You know how I pound on you that everyone with a telescope must have a good, detailed, for-real star atlas — or else the telescope will never show very much, you'll be lost in space, and you'll never advance in the hobby.

If I've been hitting you with that stick for years, here's a surprise carrot. Sky & Telescope's parent company (F+W Media) has authorized a 40% off coupon code for our star atlases and other products, for the next four days.
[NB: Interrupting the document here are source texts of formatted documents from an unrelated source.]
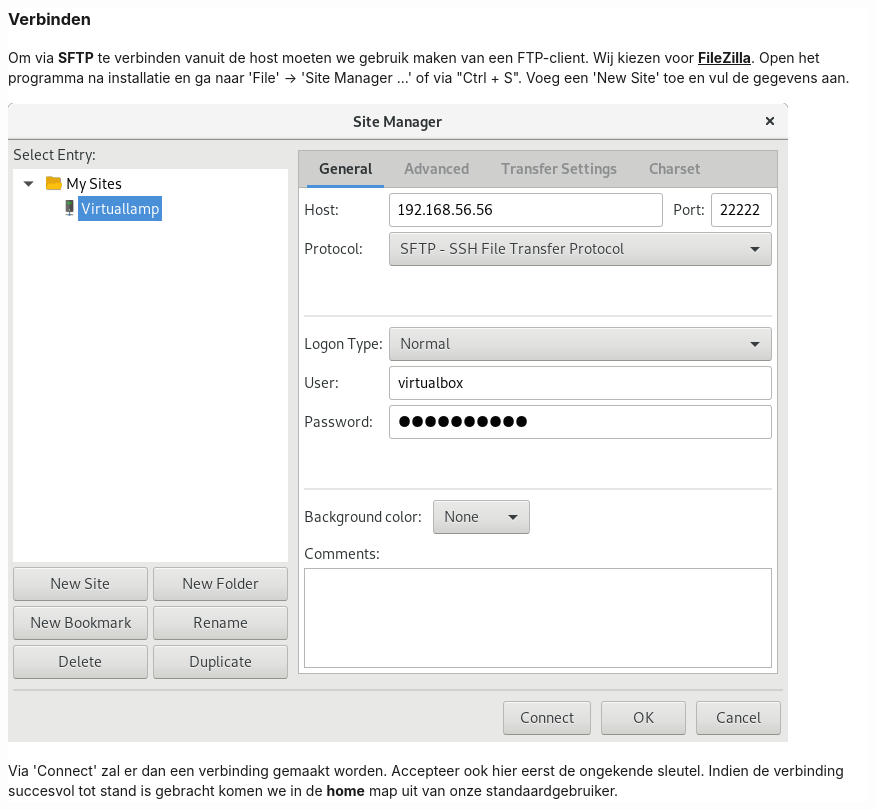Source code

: ### Verbinden

Om via **SFTP** te verbinden vanuit de host moeten we gebruik maken van een FTP-client.
Wij kiezen voor [**FileZilla**](http://filezilla-project.org). Open het programma na installatie 
en ga naar 'File' -> 'Site Manager ...' of via "Ctrl + S". Voeg een 'New Site' toe en vul de gegevens aan.

![FileZilla new site](./afb/filezilla_site.png)

Via 'Connect' zal er dan een verbinding gemaakt worden. Accepteer ook hier eerst
de ongekende sleutel. Indien de verbinding succesvol tot stand is gebracht komen
 we in de **home** map uit van onze standaardgebruiker.
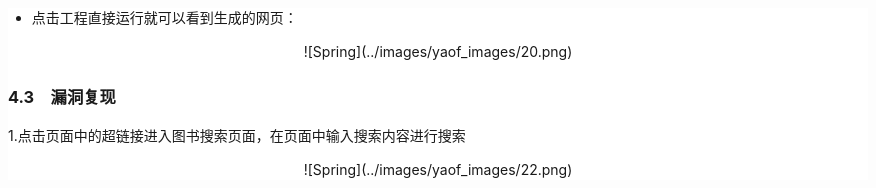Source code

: * 点击工程直接运行就可以看到生成的网页：

<center>![Spring](../images/yaof_images/20.png)</center>

### 4.3&emsp;漏洞复现 ###

1.点击页面中的超链接进入图书搜索页面，在页面中输入搜索内容进行搜索

<center>![Spring](../images/yaof_images/22.png)</center>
Here's the code: FFSUMMER40.

It's good through this Sunday, June 7th.

If you've known you really ought to get at least our low-priced Pocket Sky Atlas (with stars to magnitude 7.6), or maybe the bigger, deeper Sky Atlas 2000.0 (stars to magnitude 8.5), get over to ShopatSky.com and do it now. (And look around at our other 40%-discounted cool stuff too.)

Why are good sky maps so important?

Because most of the things that are visible in any telescope, big or small, are barely visible in that telescope. You can't pick them up just by sweeping around in the right area. You have to navigate step by step to the precise spot.

And if, looking in the eyepiece, you know exactly the place in the view to examine, you can see things at least a magnitude deeper than you could otherwise.

That's like enlarging your telescope's aperture by at least 60%. Your 6-inch scope suddenly performs like a 9.5-inch. Without the greater expense, weight, and setup and portability issues a 9.5-inch would entail.

I was flabbergasted to discover this many years ago when I was about 20, when I finally got an 8th-magnitude atlas after struggling along with the old Norton's Star Atlas, which went to magnitude 6. I had a home-built 6-inch reflector. The better maps enabled me to advance with it from being a stuck beginner to an increasingly capable serious amateur.

P.S.: When you get the atlas, you'll need to learn how to use it effectively with the scope. I had to figure this out mostly by myself, which took me longer than it should have. So I've written Using a Map at the Telescope to pass on to you the necessary tips and tricks in one place. Enjoy!

solar sibling in Hercules
Part of the Pocket Sky Atlas's chart 53, showing northern Hercules. . . and where to zero in, among faint stars, on the globular clusters M13 and M92 (yellow) and the little galaxy NGC 6207 (dark red) close to M13. (The red arrow here points to the star HD 162826, which astronomers think was likely born at the same time and place as the Sun 4.6 billion years ago.) Click image for larger, sharper view.